The Atlantic Canadian premiers, representing all three mainstream parties, met last weekend to discuss economic development and surely must have had these figures on their mind. The result was a statement that they opposed the federal government’s recent employment insurance reforms that have already taken effect. It beggars belief that anyone thinks the region’s governments should make EI reform a priority in our economic strategy.
MacDonald certainly doesn’t think so. His speech detailed the success he and other entrepreneurs have had in creating technology companies, building them quickly, and selling them. The important thing to note is almost all the companies that have been sold have remained in the region, creating employment and wealth and driving up exports.

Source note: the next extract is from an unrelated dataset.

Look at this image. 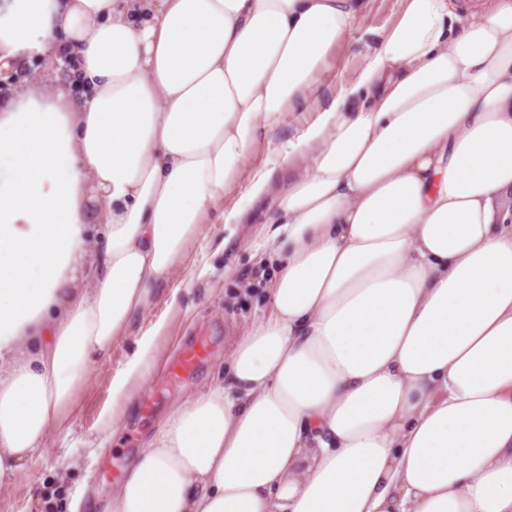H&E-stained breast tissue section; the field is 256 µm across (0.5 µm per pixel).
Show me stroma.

MacDonald said he was initially reluctant to establish a company in Halifax because he worried he wouldn’t be able to find the specialized talent a tech startup needs. It turns out the programmers he has hired here are the best he has worked with, and he has worked all over the continent.
He also said tech entrepreneurs who have sold companies in Atlantic Canada are achieving exits more quickly and at higher prices than anywhere else in the country.
Consider that for a second: Atlantic Canadians are beginning to gain the reputation in technology formerly held by our forebears who built ships.
MacDonald, 30, asked his audience to appreciate the dynamism and potential of the tech community, and to encourage one reform to help expand the sector. He asked that the government change its public school curriculum so students are taught programing at an earlier age. In Nova Scotia, students are now given the option of taking programing in Grade 12, according to the official curriculum. By starving teenagers of the chance to learn coding for so long, we are depriving the workforce of talent and our children of a career.
“There are kids who are building $100-million companies in your own backyard and you’re not teaching programing to them until 12th grade?” he asked. “We have to start teaching kids what they need for the next 20 years, not the next two years.”